Com todos esses anos de trabalho no artesanato, ela também foi percebendo que as mães solos eram a camada mais empobrecida da população, e notava bem os desafios extras aos quais essa população é submetida. “Eu fui ficando cada vez mais feminista. (…) Com o Dia das Mães se aproximando, sempre incentivo que presenteiem algo de uma mãe para outra mãe”, destaca. Paralelamente a isso, também foi fortalecendo o seu laço com outras mulheres, por meio de trabalhos em parceria, como é o caso dos trabalhos com Flávia Almeida e com Letícia Nogueira.

A busca constante por formação na área e por dar destaque ao tear fez com que ainda fosse procurando especializações paralelas. “Comecei a relacionar o tear também com a literatura, porque é a base do texto. Fundidora, trama, novela/novelo, por exemplo, são termos que mostram essa relação. E os dois são esse criar tão bonito”, diz.

Caminhando contra o vento

Érika me conta que, quando a chamei para participar da coluna “Sem lenço, sem documento”, logo pensou na música do Caetano Veloso e no verso anterior que, para ela, faz ainda mais sentido com sua trajetória, em que ele entoa “caminhando contra o vento”. É assim que se sente ao ter ido para uma pequena vila aprender uma arte que, como percebe, até mesmo muitas das filhas daquelas artesãs não quiseram aprender, para irem para as cidades grandes; ou como também atua no momento, indo na contramão das produções em massa e padronizadas.

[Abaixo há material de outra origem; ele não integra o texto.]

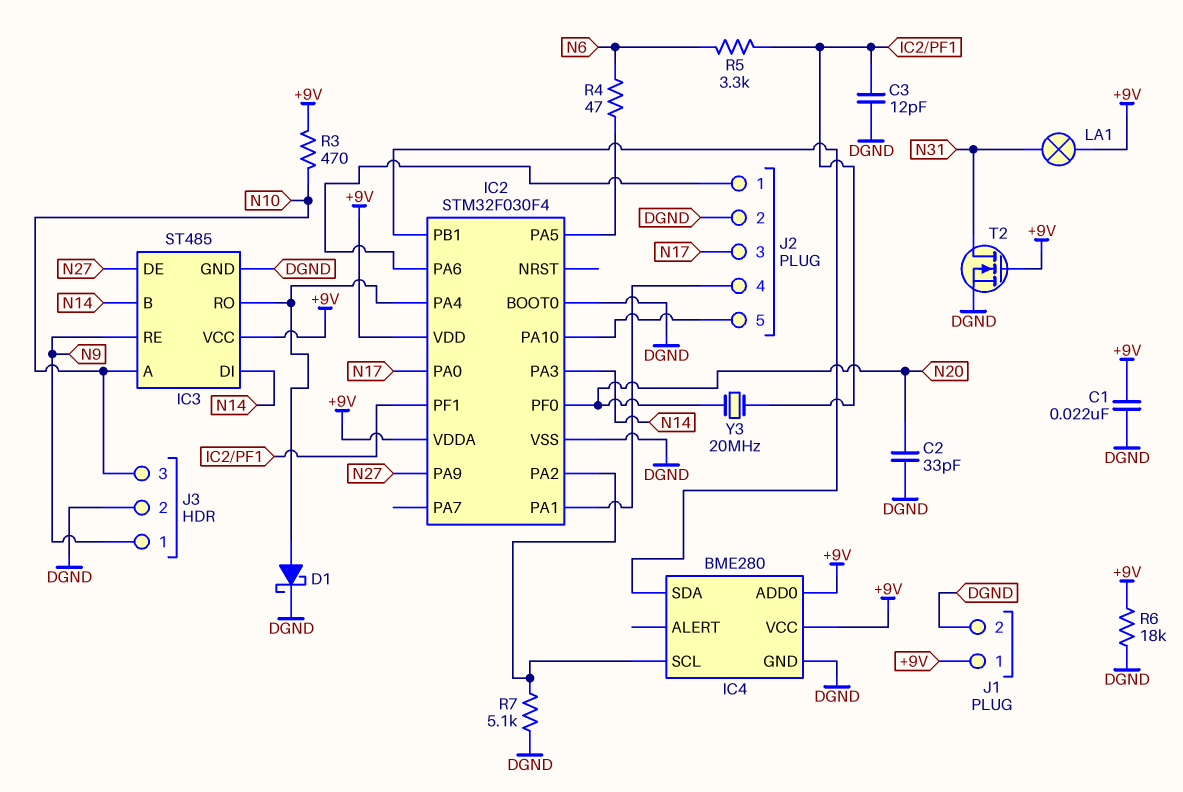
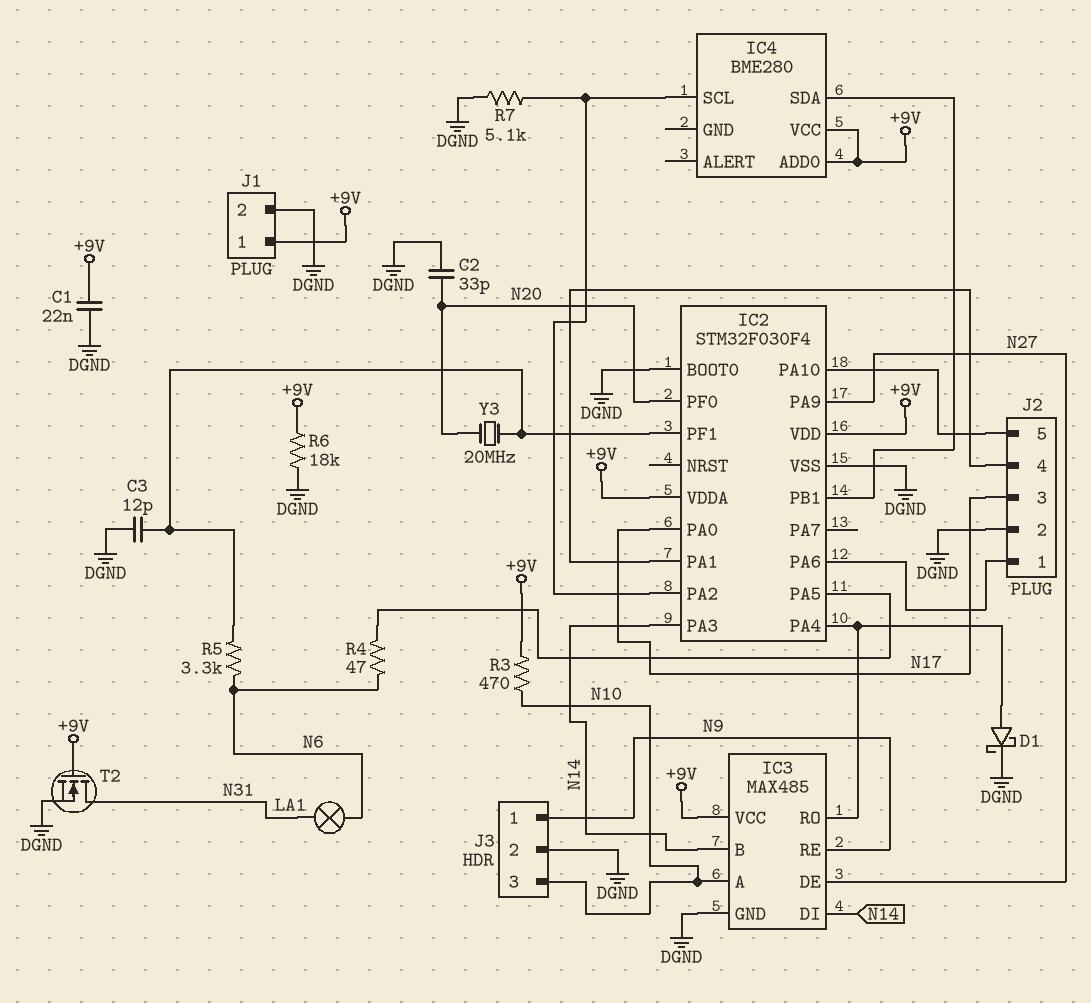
IC3: ST485 -> MAX485
IC4 pin GND: DGND -> none
LA1: lamp (+9V, N31) -> lamp (N6, N31)

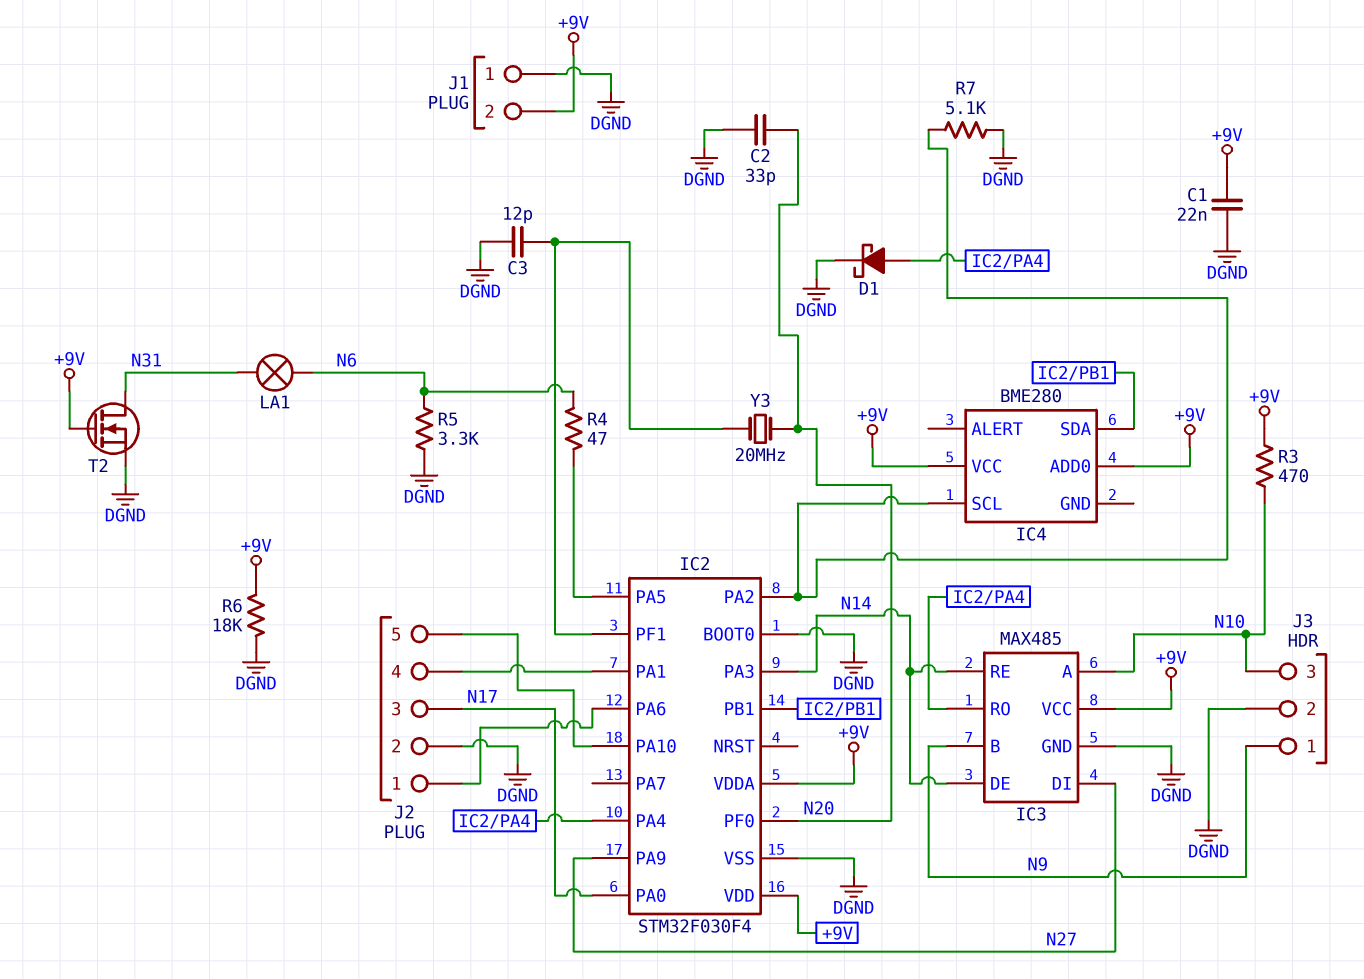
IC3 pin B: N14 -> N9
IC3 pin DE: N27 -> N14
IC3 pin DI: N14 -> N27
IC3 pin RE: N9 -> N14
J1 pin 1: +9V -> DGND
J1 pin 2: DGND -> +9V
R5: 3.3k (IC2/PF1, N6) -> 3.3k (DGND, N6)

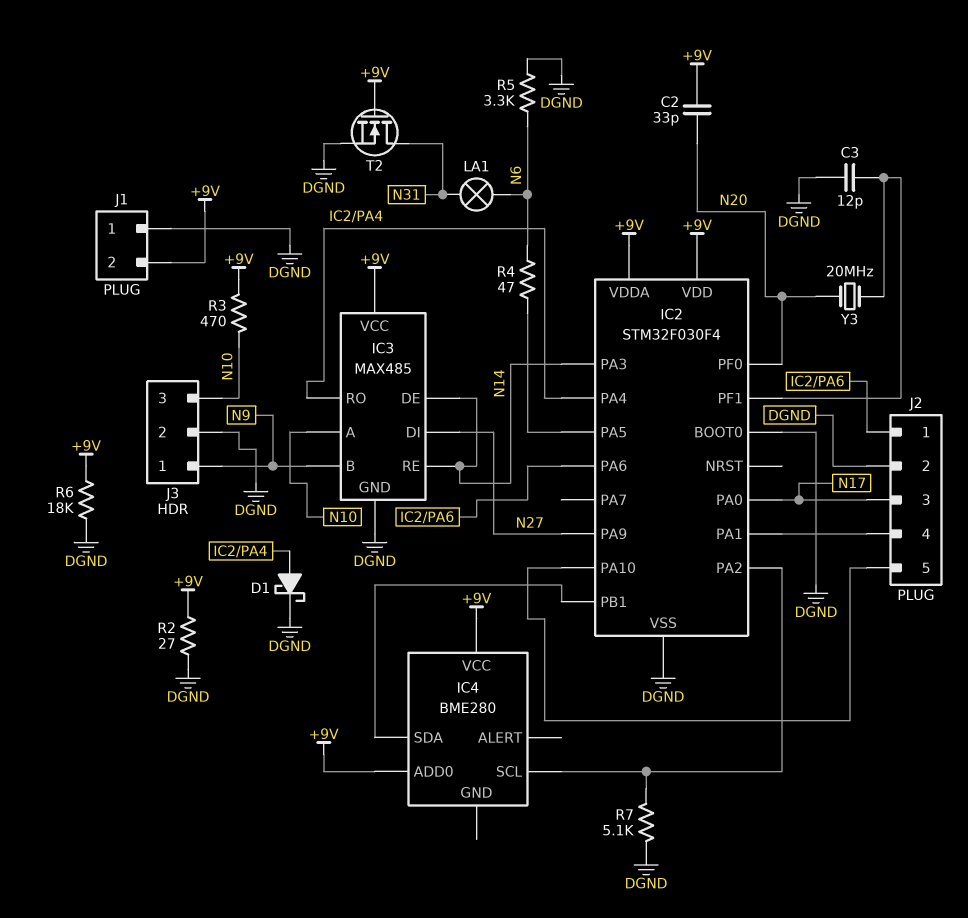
C1: 22nF (+9V, DGND) -> none
C2: 33pF (DGND, N20) -> 33pF (+9V, N20)
R2: none -> 27 (+9V, DGND)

O que começou quando ela se tornava mãe, agora continua aos 58 anos, quando já é inclusive bisavó. A necessidade de olhar para as mulheres artesãs em sua vida se dá inclusive por perceber que, com o tempo de trabalho e a falta de incentivo público, é normal que as artesãs tenham problemas na coluna e precisem de mais apoio para continuar seus trabalhos. Para evitar isso, conta que também tem uma rotina de peso na academia, fazendo musculação, o que ajudou que pudesse sempre continuar. Relembra o verso do Batuque dos Gerais, que a embalaram no começo e que continuam como som de suas vontades: “O tear/ O tear/ O tear/ quando pega pra tecer/ vai até o amanhecer”.